▶ _抜粋_
刈谷高校サッカー部へ入部した後、当時のキャプテンが全国大会に出ることを目標として宣言した。全国大会出場という響きはかっこよく、全国大会で大声援を受けながらピッチで躍動する姿を想像しながら高校3年間をサッカーに費やす覚悟を決めた。
2年時に一個上の代が全国大会に出場したためチャンスはあったが、メンバーに入ることはできなかった。3年時にはスタメンに定着し、今度は自分の代で全国大会に出場するチャンスを得ることができた。ただ、同時に2度目の進路選択の時期も迫っていた。中学から勉強を頑張ってきて今更やめるのはもったいないから、安泰な将来のためには、知名度の高い国立大学に行くためには、と2年時まではよく練習後に行っていた筋トレもいつの間にかやらなくなり、代わりに練習が終わればすぐに塾に向かうようになっていた。

「全国大会に出るのは厳しいかも知れない」

そう思うようになったのはその時期からだろうか。入部当初決めた覚悟はなんだったのか。練習後すぐに塾に向かう途中、勉強しなくてはと思う反面グラウンドから去るのがもどかしかった。自分自身サッカーの実力が愛知県のトップレベルで通用しないと分かっていて、さらに練習する必要がある事には気づいていた。それでももどかしさを心の奥に押し込み塾に通った。

▶ _資料_
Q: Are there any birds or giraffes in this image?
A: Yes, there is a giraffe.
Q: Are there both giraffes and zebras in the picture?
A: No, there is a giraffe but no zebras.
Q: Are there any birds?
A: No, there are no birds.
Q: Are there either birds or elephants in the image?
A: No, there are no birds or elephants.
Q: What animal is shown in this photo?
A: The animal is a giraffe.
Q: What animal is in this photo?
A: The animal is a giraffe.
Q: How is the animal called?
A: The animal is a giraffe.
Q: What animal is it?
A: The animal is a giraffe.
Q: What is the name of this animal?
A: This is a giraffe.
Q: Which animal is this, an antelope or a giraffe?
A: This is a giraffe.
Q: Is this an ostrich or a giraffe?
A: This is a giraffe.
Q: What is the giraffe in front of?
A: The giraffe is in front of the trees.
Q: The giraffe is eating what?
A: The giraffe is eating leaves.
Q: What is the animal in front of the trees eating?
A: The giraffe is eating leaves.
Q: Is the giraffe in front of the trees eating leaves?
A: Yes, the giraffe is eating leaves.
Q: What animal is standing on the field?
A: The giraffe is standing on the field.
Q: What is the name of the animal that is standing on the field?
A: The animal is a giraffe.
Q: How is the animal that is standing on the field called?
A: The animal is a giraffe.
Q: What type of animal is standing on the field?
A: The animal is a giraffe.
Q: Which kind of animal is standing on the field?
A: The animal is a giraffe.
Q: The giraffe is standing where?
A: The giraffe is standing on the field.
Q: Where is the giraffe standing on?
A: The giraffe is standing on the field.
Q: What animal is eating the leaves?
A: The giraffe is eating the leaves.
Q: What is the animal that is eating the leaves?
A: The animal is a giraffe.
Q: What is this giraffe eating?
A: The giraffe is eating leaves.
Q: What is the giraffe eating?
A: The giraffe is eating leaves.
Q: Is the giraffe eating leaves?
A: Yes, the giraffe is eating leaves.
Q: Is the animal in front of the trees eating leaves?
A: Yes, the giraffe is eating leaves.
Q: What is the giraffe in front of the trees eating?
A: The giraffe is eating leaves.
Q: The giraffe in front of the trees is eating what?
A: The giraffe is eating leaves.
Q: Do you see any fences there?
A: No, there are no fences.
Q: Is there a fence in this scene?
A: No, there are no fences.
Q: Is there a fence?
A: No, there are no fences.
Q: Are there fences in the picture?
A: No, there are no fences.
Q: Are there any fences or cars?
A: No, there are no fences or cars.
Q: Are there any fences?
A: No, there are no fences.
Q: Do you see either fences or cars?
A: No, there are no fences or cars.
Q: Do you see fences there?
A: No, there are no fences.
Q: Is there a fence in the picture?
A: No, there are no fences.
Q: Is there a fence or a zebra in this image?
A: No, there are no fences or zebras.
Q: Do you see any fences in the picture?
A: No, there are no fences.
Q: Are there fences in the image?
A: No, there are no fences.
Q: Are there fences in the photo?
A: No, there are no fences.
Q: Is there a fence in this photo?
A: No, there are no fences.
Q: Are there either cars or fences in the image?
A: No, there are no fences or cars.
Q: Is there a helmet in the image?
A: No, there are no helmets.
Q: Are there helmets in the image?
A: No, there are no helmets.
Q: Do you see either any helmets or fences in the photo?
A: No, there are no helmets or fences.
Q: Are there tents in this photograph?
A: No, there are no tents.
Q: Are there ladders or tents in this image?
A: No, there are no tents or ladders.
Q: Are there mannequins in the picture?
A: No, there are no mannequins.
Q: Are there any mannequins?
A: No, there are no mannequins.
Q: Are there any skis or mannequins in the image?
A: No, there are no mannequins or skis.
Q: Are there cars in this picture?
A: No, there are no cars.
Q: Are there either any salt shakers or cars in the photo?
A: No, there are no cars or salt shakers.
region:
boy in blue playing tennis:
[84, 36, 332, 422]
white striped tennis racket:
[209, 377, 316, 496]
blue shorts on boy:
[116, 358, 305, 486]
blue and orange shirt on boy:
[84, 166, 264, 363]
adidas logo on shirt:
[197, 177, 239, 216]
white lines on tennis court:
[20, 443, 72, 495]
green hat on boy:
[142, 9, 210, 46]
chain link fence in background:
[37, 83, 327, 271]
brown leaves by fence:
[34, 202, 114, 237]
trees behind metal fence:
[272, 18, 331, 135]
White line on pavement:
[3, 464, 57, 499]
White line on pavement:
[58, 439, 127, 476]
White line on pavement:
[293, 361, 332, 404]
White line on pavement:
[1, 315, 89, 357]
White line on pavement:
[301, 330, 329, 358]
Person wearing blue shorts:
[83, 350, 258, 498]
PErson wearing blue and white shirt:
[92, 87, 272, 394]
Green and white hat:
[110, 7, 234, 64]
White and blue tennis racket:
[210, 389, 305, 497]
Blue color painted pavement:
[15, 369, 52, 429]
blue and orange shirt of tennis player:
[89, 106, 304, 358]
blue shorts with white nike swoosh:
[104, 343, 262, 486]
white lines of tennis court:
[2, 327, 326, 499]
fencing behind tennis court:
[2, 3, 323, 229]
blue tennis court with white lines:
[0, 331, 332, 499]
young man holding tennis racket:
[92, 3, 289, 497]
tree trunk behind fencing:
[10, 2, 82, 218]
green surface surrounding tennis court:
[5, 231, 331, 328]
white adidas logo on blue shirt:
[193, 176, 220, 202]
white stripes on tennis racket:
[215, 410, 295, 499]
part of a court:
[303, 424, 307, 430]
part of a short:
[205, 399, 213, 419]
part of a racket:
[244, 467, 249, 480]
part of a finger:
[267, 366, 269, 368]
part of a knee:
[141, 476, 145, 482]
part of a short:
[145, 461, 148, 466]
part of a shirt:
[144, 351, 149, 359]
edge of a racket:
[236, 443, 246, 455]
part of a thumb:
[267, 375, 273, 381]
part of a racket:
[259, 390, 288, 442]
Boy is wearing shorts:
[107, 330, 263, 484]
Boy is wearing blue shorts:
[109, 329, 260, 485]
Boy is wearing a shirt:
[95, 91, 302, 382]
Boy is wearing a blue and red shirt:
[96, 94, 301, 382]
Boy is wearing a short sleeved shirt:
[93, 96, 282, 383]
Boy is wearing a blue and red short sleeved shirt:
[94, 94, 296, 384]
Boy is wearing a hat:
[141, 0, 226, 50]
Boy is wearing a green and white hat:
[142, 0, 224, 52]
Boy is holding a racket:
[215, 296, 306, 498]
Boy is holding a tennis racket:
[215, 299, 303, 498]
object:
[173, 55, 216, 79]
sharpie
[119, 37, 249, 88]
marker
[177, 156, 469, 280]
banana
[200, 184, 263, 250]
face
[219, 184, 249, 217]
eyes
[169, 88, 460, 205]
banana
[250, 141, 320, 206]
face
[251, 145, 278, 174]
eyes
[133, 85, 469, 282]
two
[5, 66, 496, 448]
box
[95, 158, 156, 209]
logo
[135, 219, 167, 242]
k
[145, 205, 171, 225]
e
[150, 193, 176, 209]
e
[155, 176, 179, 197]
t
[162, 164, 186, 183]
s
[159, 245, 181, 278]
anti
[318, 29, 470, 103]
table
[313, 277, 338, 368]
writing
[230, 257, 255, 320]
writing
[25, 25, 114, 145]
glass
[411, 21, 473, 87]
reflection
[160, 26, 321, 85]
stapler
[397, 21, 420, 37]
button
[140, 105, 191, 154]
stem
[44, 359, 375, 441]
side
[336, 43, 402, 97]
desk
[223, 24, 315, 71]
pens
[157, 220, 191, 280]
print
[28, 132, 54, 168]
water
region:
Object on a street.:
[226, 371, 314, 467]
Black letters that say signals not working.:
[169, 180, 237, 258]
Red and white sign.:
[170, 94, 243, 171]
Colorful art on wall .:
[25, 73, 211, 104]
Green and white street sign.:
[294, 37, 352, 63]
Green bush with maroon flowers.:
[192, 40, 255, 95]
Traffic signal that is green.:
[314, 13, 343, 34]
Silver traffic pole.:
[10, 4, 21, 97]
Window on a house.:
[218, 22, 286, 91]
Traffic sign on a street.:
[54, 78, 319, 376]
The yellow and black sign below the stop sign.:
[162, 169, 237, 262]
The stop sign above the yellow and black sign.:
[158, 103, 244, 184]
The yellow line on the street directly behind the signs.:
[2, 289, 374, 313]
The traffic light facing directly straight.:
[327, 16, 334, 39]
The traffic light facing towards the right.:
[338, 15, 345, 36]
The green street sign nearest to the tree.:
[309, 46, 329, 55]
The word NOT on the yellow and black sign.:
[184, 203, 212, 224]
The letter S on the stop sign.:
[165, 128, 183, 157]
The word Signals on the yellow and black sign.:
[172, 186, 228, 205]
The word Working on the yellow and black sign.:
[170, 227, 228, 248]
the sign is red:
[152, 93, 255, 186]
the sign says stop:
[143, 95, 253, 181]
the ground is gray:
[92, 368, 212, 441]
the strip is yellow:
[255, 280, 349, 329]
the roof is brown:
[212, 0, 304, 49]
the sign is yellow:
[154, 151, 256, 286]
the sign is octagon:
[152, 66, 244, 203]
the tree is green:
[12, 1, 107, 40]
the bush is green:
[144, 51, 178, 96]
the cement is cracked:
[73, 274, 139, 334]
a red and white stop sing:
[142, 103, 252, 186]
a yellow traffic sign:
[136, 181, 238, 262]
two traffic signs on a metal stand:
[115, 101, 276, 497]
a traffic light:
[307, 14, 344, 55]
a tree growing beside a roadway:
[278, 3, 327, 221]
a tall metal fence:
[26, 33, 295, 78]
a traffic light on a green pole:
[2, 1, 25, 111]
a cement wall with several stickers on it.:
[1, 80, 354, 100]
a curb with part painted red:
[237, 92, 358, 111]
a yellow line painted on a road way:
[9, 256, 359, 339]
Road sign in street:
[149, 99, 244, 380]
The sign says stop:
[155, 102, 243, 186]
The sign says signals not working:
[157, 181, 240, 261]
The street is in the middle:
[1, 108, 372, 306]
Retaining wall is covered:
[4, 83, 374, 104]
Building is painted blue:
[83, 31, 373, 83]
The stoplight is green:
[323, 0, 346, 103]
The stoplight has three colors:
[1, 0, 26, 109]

▶ _課題の指示_
[a] サッカー部についての文章で、入部後に当時のキャプテンが目標として宣言したことは何ですか。
[b] サッカー部についての文章から、「刈谷高校サッカー部へ入部した」と「塾に向かうようになっていた。」の間を、両端を含めてそのまま書き出してください。
[c] サッカー部についての文章を、最後の文の後から引き継いで書き進めてください。

▶ _想定される解答_
[a] 全国大会に出ることです。

[b]
刈谷高校サッカー部へ入部した後、当時のキャプテンが全国大会に出ることを目標として宣言した。全国大会出場という響きはかっこよく、全国大会で大声援を受けながらピッチで躍動する姿を想像しながら高校3年間をサッカーに費やす覚悟を決めた。
2年時に一個上の代が全国大会に出場したためチャンスはあったが、メンバーに入ることはできなかった。3年時にはスタメンに定着し、今度は自分の代で全国大会に出場するチャンスを得ることができた。ただ、同時に2度目の進路選択の時期も迫っていた。中学から勉強を頑張ってきて今更やめるのはもったいないから、安泰な将来のためには、知名度の高い国立大学に行くためには、と2年時まではよく練習後に行っていた筋トレもいつの間にかやらなくなり、代わりに練習が終わればすぐに塾に向かうようになっていた。

[c]
結果、自分の代では総体県予選ベスト16、選手権県予選ベスト8で敗退。11月に刈谷高校サッカー部を引退した。入学時に掲げた全国大会出場に程遠い結果で終わった。様々な感情が込み上げた。試合に負けた悔しさ。同期と引退する悲しさ。そして、あのとき勉強に逃げグラウンドを後にした中途半端な自分自身への情けなさ、失望。そのときはもう分かっていた。いや、1度目の進路選択の時点で分かっていたことだったが、自分を知ろうとすることから逃げていた。

自分は、中野雄斗は、「臆病で常に逃げ道を用意しようとする、そして、逃げ道を選んだ場合も元の道に執着する芯の無い人」だと。

こんな人間を誰が信頼するだろうか。誰が認めてくれるだろうか。皮肉なことに気づけば幼い頃から憧れていた将来像とは真逆の人物像になっていた。そんな自分が嫌になった。もうサッカーを辞めよう。引退して少し経ち、そう決めたはずだった。

刈谷高校サッカー部を引退してから5ヶ月、北海道大学に入学した。そして直ぐ、何かの縁で北大サッカー部の先輩と知り合い、サッカー部の話を聞くことになった。

「北大サッカー部は本気でサッカーできる場所」

その言葉がキッカケだった。サッカーはもう辞めよう、そう思っていたのに。また過去を繰り返すのか。ただ、この諦めの悪い執着の念は刈谷高校サッカー部を引退してからより一層膨れ上がっていた。

「サッカーに執着するのはこれで終わりにする。そのために大学4年間で自分を納得させる目標を成し遂げよう。」

そう心に決めて先輩の話を聞き終えた後に入部を決めた。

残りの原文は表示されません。